Today I piled all the kids in the car to do a little "Roadside America" sight-seeing. We saw the giant duck in the photo, a giant indian and a religous shrine that had a "Stations of the Cross" path and a "rosary" walk. I did my very best, as a non-catholic to explain it all to them, but they seemed to like the visual aspects, the bible story and the space and fresh air. Gavin told his friend B, "sometimes, we just do this kind of thing".

I am hoping to avoid as much of what is going on at my house through day-trips, extended visits with friends, using my sister's apartment to do my laundry (and using her stove & oven), hiding in museums, traipsing all over NJ and maybe some neighboring states, car-nicking (our cool weather version of 'picnicking') and visiting you!

Sunday, April 3, 2011

Kitchen Remodel - Installment #1

I guess it should really be called "pre-Kitchen Remodel" because no actual remodeling or activity in the kitchen has taken place. But my anxiety level has definately taken hit. Our meticulous contractor gave us a 'project-long' calendar. On it, he put notes such as 'empty this room' or 'remove that furniture' and the like. Our home is small, and add to it the number of people that live here and innocuous statements like 'move this or that' turn into major undertakings. Our bedroom now houses, a computer table, a highchair, boxes of cds, and a china closet. The space where the china closet left is now our 'entryway', which in reality, is just a wall in our living room. Function over form!

This temporary wall has been put up to protect us for dust and other flying objects.

The wall has created a 'cave' out of our once open dining room in which we are now to eat, store all our groceries, 'cook', and somehow wedge our fridge into!

An additional temporary wall will go up, completely trapping us into three small rooms on the first floor insulating us from the construction site.

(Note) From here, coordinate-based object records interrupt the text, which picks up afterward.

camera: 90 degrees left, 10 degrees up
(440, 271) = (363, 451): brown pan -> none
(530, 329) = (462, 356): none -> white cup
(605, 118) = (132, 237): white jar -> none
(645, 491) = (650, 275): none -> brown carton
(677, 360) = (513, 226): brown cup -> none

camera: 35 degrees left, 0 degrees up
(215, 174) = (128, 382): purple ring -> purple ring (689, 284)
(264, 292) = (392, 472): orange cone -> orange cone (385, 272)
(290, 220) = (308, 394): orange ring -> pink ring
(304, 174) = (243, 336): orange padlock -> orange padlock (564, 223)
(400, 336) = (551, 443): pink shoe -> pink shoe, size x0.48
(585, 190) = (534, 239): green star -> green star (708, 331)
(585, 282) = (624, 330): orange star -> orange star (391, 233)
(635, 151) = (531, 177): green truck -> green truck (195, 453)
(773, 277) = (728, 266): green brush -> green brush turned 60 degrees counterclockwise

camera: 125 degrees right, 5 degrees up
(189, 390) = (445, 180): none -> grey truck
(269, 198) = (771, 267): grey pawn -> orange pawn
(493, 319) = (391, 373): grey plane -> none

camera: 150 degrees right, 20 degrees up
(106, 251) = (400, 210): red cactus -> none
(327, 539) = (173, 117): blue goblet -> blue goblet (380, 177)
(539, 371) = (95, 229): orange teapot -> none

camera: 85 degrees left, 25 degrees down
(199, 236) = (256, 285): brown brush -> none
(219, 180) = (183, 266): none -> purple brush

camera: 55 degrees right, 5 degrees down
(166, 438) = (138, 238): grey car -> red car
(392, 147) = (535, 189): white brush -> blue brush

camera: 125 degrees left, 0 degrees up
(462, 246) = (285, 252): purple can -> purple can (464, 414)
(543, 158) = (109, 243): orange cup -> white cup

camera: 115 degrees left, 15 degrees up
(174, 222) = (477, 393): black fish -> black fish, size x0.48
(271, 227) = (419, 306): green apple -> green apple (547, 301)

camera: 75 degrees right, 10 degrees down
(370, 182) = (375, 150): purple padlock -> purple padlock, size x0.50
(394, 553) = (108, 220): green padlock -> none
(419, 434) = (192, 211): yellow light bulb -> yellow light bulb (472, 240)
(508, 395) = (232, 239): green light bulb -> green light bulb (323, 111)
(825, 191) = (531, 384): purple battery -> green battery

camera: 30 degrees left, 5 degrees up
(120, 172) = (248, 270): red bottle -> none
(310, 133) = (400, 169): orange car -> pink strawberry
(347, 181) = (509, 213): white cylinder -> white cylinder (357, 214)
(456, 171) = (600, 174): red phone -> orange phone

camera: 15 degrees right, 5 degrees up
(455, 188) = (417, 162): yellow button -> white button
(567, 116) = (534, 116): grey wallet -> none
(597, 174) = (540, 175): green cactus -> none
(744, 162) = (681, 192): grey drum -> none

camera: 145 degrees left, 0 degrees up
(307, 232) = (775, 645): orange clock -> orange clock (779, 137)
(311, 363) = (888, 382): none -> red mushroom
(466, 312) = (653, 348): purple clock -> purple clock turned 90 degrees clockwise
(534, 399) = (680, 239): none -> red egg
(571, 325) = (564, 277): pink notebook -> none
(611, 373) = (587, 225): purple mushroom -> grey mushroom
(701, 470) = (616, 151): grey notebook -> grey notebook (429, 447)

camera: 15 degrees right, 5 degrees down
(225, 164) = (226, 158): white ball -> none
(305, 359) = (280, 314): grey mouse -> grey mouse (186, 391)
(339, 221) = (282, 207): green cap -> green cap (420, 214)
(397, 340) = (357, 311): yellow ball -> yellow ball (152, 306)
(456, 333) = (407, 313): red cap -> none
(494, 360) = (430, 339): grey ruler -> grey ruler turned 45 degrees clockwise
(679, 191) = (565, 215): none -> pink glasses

The room we have previously referred to as 'the porch' is where we have typically watched tv, played games, the Wii, colored, played with toys, listened to music, and eaten will soon become part of our new kitchen.

I did not realize that the back of the house would be pulled apart because of the need for new 'footings' and windows that will be reconfigured. I don't 'realize' alot of things about this project, which might be good.

We have been given very wise advice about focusing on the basics, living in the moment and keeping our eyes on the end result. Is there a life-lesson here, or what?

Friday, April 1, 2011

Is there someone I can pay.... this point for some nicer weather. I mean it. I am desperate. I've tried decortating the mantle with springtime paraphenalia. Bunnies and birdies and decoupage eggs beckon this season to deliver the relief I am seeking from the gray, dismal winter which has supposedly ended.

I've attached little paper butterflies to everything I can find, but I have been unable to add even a few degrees to the thermometer.

I've tossed to boys out several times a day, only to be met with requests for gloves, tissues and complaints of "we're cold!!". I can't argue with them - so am I. I will admit it, maybe I have a case of Seasonal Affective Disorder. Dennis keeps reminding me that "it's only March". Well, today, it's April, and I felt teased by one sunny, warm day we experienced two weeks ago.

Will a little Springtime poetry work?

Awake, thou wintry earth - Fling off thy sadness! Fair vernal flowers, laugh forth Your ancient gladness! ~Thomas Blackburn, "An Easter Hymn"

Come on everyone - think Spring and "fling off thy sadness"!